The problem:
A faithful transcript of all the lines below, with no pictures, is the goal here.

Exercise data:
---
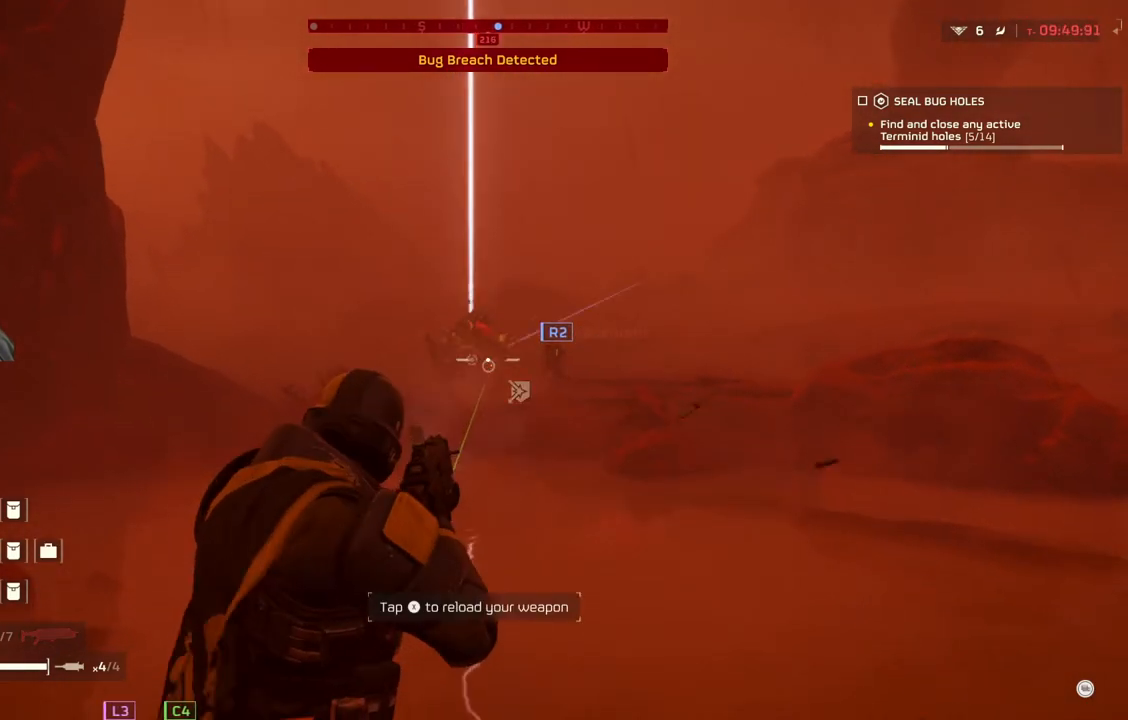
{"buttons": [], "left_stick": "center", "events": [[483, "L2", "up"]]}
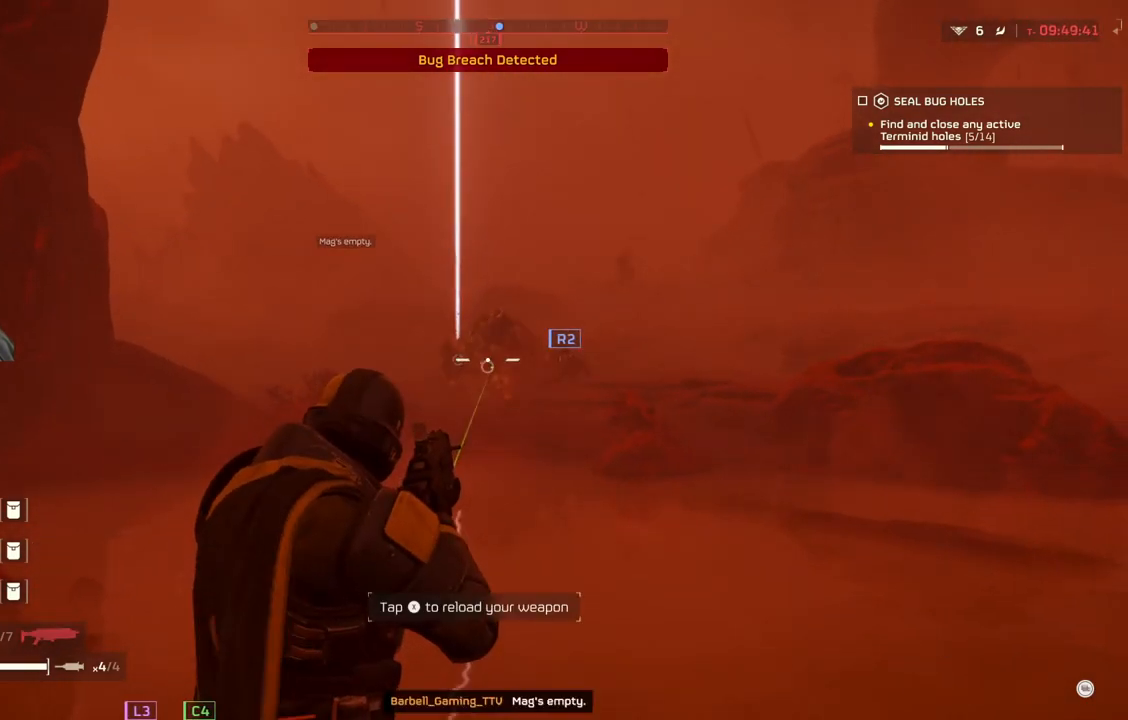
{"buttons": [], "left_stick": "center", "events": []}
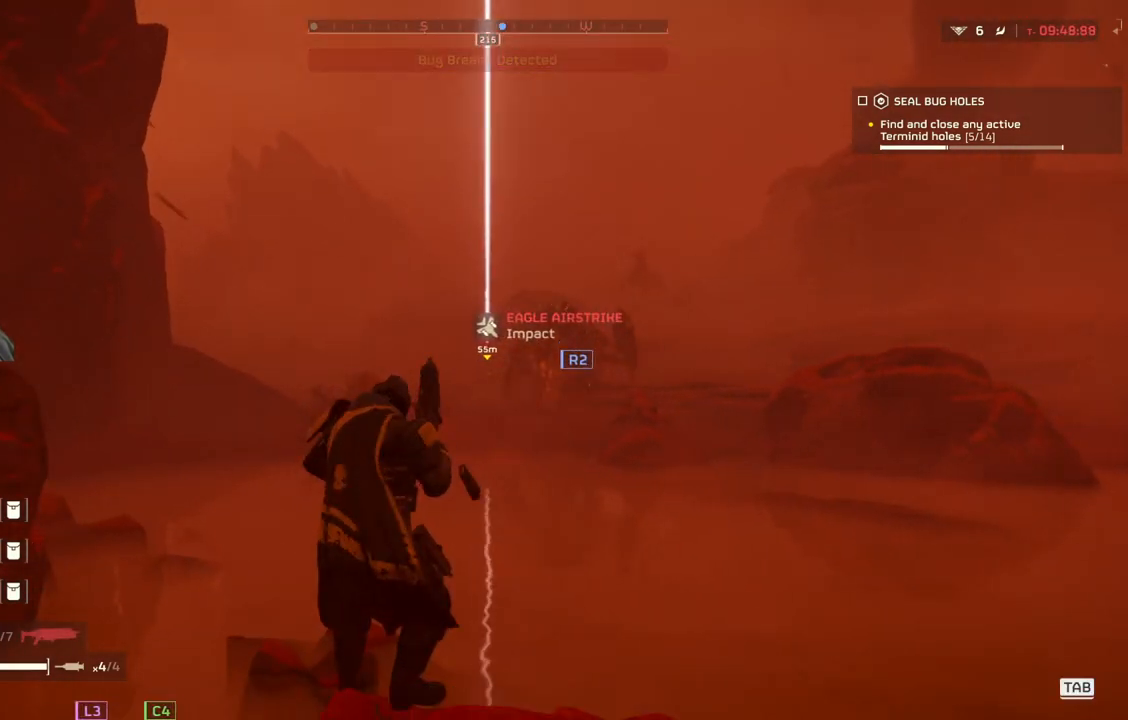
{"buttons": [], "left_stick": "center", "events": []}
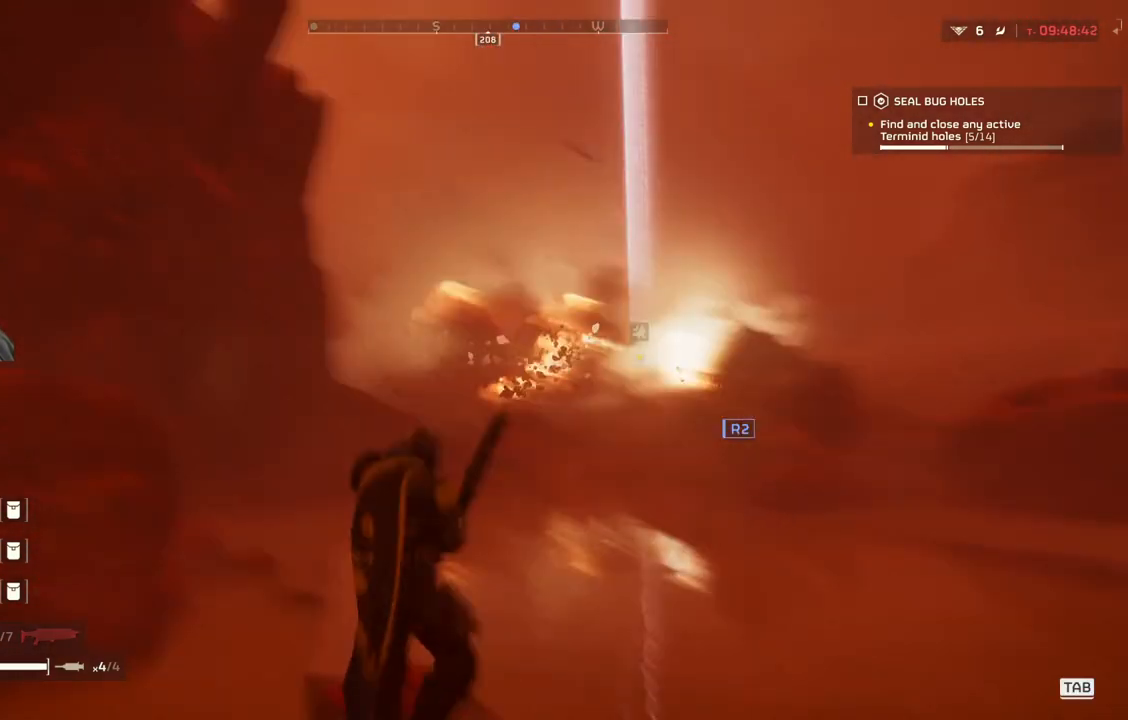
{"buttons": [], "left_stick": "center", "events": []}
---
Result of this task:
{"buttons": [], "left_stick": "center", "events": [[483, "L2", "up"]]}
{"buttons": [], "left_stick": "center", "events": []}
{"buttons": [], "left_stick": "center", "events": []}
{"buttons": [], "left_stick": "center", "events": []}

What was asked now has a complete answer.